Ev's Blog

Restarting my blogging career one commit at a time

How to create an in-memory datastore in JavaScript

Monday, October 24, 2022

All week I've been wondering how I can come up with a narrative arc of posts that I can iterate over for a couple of days, so I'm not constantly trying to think of what to write about.

And since tech and programming is the topic that I get the most complaints about from my 100 to 1000 readers (most of whom are probably bots) I decided to write about data structures!

So today, we're going to talk about creating a very simple datastore in JavaScript.

Programmers everywhere do not want you to learn this kind of thing, because once you know how to get something out of a database, store it in memory, and then render it somehow then you are in the 1% of programmers in the world. It took me a long time to figure out that almost no one explains this stuff, and then one day I realized why: job security. Now, with CovID+++ no one has job security anymore so you should learn this so you can occupy all of those empty offices in downtown San Francisco with your butt once tech companies start hiring again.
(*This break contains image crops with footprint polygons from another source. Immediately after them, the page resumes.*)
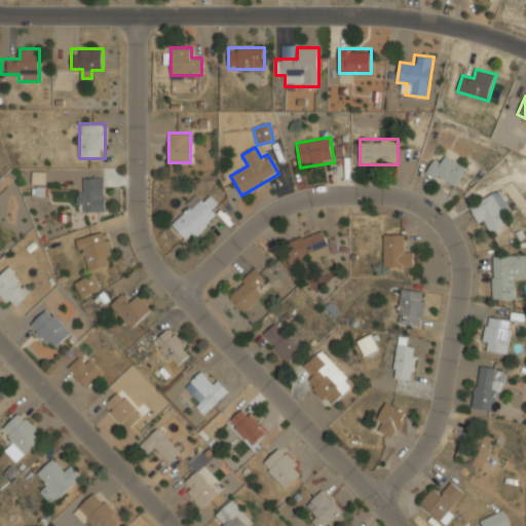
[(441,164),(433,159),(426,173),(456,189),(467,168),(446,156),(441,164)]
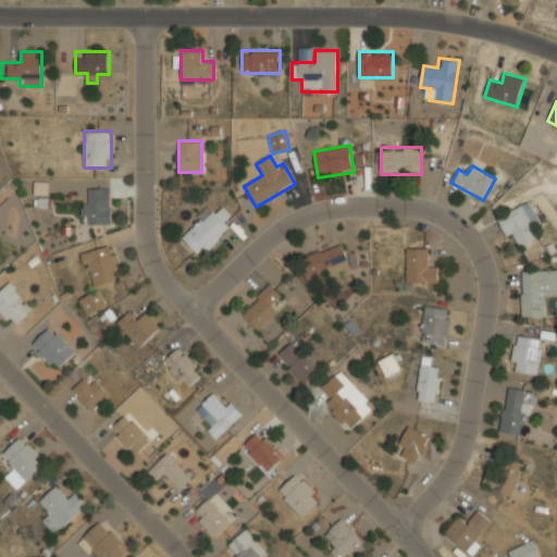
[(110,225),(110,188),(89,188),(89,200),(82,200),(82,225),(110,225)]
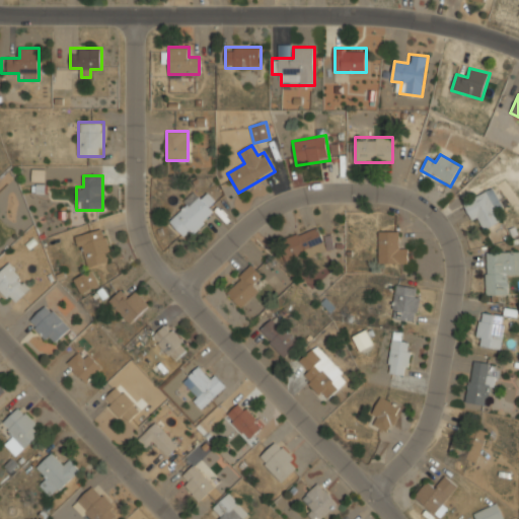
[(479,232),(502,222),(497,211),(503,208),(494,189),(465,202),(479,232)]
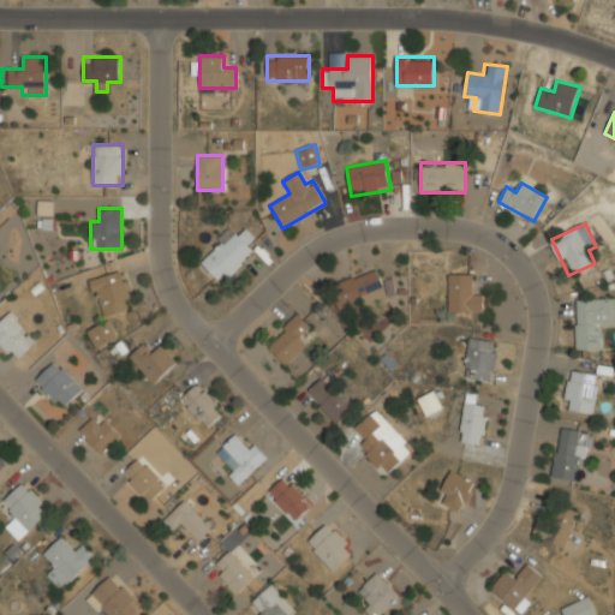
[(246,228),(237,237),(231,231),(198,258),(219,281),(227,274),(230,278),(256,255),(246,244),(254,238),(246,228)]
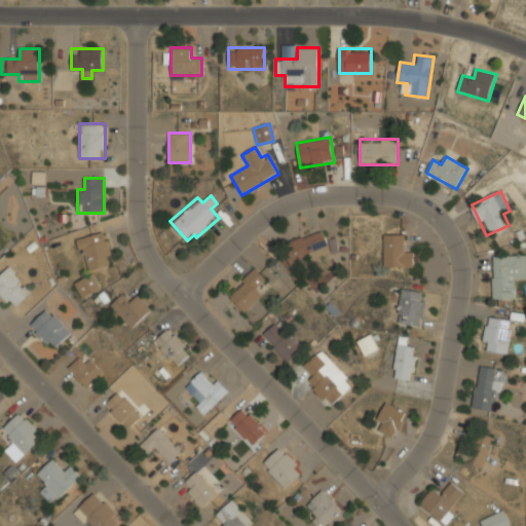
[(284,245),(293,268),(331,252),(322,229),(284,245)]
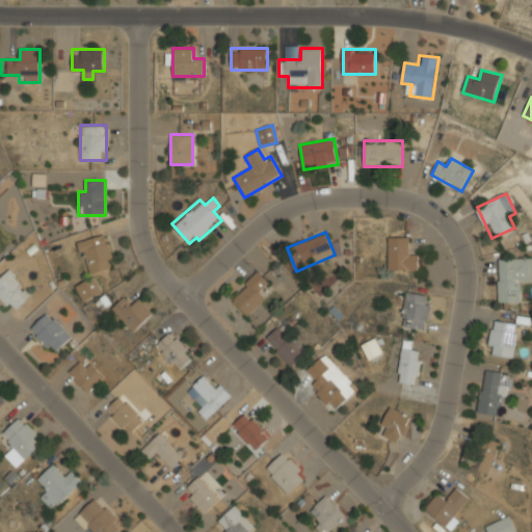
[(115,267),(105,234),(78,242),(88,275),(115,267)]
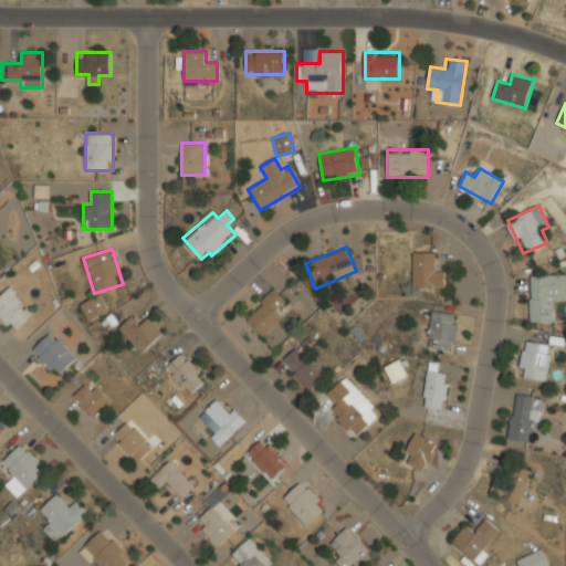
[(412,287),(446,287),(446,270),(435,270),(435,252),(412,252),(412,287)]
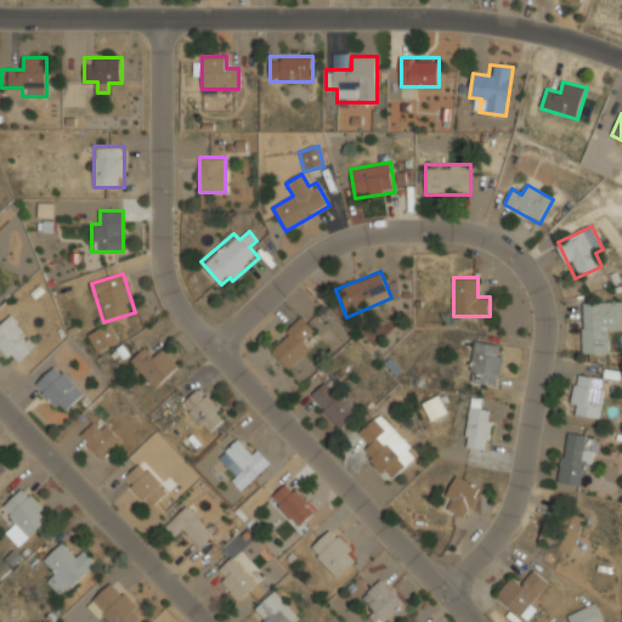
[(621,328),(621,303),(583,303),(583,355),(610,355),(610,328),(621,328)]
So let's start with how to create an array.

const array = []

Simple enough right?

Ok, we can argue a little about how to do this. Like maybe we are old skool and we want to use var instead of const I mean why not. Or we can use let. Why not. If it works, then use it.

var array = []

This creates us an empty array.

And now we want to put something in the array.

array.push('Hello')

And then console.log the array

console.log(array)
//[ "Hello" ]

Congrats, you have pushed something to the array.

Now let's push something else

array.push(' world!')
console.log(array)
// ['Hello', ['World!']]

How do you run this stuff? In the browser, in Deno, in Bun, in Node. It all works the same regardless of the runtime.

Tomorrow we'll talk more about this concept and how to expand upon it to build your own applications in the future that possibly change the world.